### Dataset entries
--------------------

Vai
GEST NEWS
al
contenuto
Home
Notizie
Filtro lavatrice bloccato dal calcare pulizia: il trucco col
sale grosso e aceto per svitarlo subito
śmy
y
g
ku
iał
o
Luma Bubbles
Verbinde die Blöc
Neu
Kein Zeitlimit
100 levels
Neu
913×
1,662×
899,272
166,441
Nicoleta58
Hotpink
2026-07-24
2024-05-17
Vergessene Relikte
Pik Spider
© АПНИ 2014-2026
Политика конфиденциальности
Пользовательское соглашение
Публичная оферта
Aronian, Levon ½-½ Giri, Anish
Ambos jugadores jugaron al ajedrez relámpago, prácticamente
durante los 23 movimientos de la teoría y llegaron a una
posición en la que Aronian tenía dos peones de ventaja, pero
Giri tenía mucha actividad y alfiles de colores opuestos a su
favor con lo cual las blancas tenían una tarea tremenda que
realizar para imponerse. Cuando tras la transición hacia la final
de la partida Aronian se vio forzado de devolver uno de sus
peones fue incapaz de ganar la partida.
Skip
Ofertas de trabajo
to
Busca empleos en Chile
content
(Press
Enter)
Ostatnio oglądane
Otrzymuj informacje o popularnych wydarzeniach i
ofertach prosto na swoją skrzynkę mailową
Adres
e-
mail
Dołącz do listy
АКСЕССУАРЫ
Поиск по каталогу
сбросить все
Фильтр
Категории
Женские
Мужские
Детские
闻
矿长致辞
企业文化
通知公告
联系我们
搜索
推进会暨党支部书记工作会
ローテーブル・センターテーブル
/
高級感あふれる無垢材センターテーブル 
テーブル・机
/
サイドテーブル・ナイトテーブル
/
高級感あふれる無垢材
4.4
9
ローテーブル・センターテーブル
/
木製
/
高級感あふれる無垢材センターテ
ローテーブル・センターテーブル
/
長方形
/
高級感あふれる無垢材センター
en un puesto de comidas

--------------------

### Aim of the task
Without any alteration, repeat each entry shown above.

### Task result
Vai
GEST NEWS
al
contenuto
Home
Notizie
Filtro lavatrice bloccato dal calcare pulizia: il trucco col
sale grosso e aceto per svitarlo subito
śmy
y
g
ku
iał
o
Luma Bubbles
Verbinde die Blöc
Neu
Kein Zeitlimit
100 levels
Neu
913×
1,662×
899,272
166,441
Nicoleta58
Hotpink
2026-07-24
2024-05-17
Vergessene Relikte
Pik Spider
© АПНИ 2014-2026
Политика конфиденциальности
Пользовательское соглашение
Публичная оферта
Aronian, Levon ½-½ Giri, Anish
Ambos jugadores jugaron al ajedrez relámpago, prácticamente
durante los 23 movimientos de la teoría y llegaron a una
posición en la que Aronian tenía dos peones de ventaja, pero
Giri tenía mucha actividad y alfiles de colores opuestos a su
favor con lo cual las blancas tenían una tarea tremenda que
realizar para imponerse. Cuando tras la transición hacia la final
de la partida Aronian se vio forzado de devolver uno de sus
peones fue incapaz de ganar la partida.
Skip
Ofertas de trabajo
to
Busca empleos en Chile
content
(Press
Enter)
Ostatnio oglądane
Otrzymuj informacje o popularnych wydarzeniach i
ofertach prosto na swoją skrzynkę mailową
Adres
e-
mail
Dołącz do listy
АКСЕССУАРЫ
Поиск по каталогу
сбросить все
Фильтр
Категории
Женские
Мужские
Детские
闻
矿长致辞
企业文化
通知公告
联系我们
搜索
推进会暨党支部书记工作会
ローテーブル・センターテーブル
/
高級感あふれる無垢材センターテーブル 
テーブル・机
/
サイドテーブル・ナイトテーブル
/
高級感あふれる無垢材
4.4
9
ローテーブル・センターテーブル
/
木製
/
高級感あふれる無垢材センターテ
ローテーブル・センターテーブル
/
長方形
/
高級感あふれる無垢材センター
en un puesto de comidas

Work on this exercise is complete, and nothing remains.